* _PROBLEM TO SOLVE_: Each line of the records that follow must come back exactly, with pictures skipped.

Stored dataset items
───
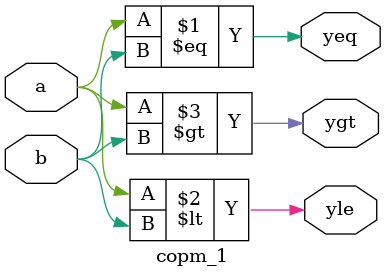
<source format=v>
`timescale 1ns / 1ps


module copm_1(
    input a,
    input b,
    output yeq,yle,ygt
    );
    assign yeq=a==b;
    assign yle=a<b;
    assign ygt=a>b;
endmodule

</source>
───
* _RESULT FOR THIS TASK_:
<source format=v>
`timescale 1ns / 1ps


module copm_1(
    input a,
    input b,
    output yeq,yle,ygt
    );
    assign yeq=a==b;
    assign yle=a<b;
    assign ygt=a>b;
endmodule

</source>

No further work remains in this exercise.